__TASK ITEM__.
Find where "### Phase 3: Unsupervised" appears in the records below, then return that line and every later line exactly, stopping only at the last line.

Records from a data collection:
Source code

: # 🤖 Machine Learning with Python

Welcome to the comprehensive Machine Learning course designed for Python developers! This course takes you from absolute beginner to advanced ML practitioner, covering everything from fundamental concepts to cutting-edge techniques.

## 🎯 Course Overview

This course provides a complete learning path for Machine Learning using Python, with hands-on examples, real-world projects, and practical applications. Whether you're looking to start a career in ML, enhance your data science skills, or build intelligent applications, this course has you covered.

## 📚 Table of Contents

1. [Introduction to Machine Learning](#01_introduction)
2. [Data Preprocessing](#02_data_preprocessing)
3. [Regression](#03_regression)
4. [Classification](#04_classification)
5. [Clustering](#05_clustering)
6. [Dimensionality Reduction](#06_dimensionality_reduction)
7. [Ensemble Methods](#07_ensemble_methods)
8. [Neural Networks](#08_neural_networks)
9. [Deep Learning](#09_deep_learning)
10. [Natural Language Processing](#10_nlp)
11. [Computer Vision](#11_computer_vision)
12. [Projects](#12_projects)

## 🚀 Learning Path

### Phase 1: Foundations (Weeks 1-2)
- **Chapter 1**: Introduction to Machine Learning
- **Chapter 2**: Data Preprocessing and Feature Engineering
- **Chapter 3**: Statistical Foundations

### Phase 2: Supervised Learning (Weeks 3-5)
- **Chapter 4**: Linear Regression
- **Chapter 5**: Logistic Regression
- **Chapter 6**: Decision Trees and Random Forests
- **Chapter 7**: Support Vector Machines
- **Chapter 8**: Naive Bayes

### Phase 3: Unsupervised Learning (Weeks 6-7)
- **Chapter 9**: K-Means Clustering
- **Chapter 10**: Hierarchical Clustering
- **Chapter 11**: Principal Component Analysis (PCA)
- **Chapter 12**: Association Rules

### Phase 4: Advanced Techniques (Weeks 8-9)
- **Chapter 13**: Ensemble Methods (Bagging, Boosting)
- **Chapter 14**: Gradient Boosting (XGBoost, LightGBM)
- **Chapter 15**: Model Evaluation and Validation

__FINISHED EXERCISE__.
### Phase 3: Unsupervised Learning (Weeks 6-7)
- **Chapter 9**: K-Means Clustering
- **Chapter 10**: Hierarchical Clustering
- **Chapter 11**: Principal Component Analysis (PCA)
- **Chapter 12**: Association Rules

### Phase 4: Advanced Techniques (Weeks 8-9)
- **Chapter 13**: Ensemble Methods (Bagging, Boosting)
- **Chapter 14**: Gradient Boosting (XGBoost, LightGBM)
- **Chapter 15**: Model Evaluation and Validation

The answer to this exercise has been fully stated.